**WORK ITEM:**
In the entries below, find each line with the word "index" and return it.

**THE INPUT:**

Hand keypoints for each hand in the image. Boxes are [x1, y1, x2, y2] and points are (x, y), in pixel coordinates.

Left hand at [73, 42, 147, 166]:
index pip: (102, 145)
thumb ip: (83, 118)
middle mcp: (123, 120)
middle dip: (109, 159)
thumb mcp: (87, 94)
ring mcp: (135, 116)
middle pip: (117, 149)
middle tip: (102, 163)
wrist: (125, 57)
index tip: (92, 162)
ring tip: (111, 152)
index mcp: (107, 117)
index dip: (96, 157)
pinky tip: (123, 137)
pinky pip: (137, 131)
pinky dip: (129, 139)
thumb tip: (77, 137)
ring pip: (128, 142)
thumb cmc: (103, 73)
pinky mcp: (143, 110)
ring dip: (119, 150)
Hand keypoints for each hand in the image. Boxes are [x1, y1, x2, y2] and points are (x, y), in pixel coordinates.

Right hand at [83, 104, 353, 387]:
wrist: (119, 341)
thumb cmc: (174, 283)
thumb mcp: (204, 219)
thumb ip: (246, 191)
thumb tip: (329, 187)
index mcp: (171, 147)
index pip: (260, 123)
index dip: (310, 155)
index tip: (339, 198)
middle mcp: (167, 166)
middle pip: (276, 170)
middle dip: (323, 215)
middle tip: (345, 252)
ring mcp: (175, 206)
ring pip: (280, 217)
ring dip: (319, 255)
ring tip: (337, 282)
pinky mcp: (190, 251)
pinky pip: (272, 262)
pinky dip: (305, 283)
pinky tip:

**COMPLETED TASK:**
index pip: (102, 145)
index tip: (92, 162)
index mcp: (107, 117)
index dip: (96, 157)
index mcp: (171, 147)
index pip: (260, 123)
index dip: (310, 155)
index tip: (339, 198)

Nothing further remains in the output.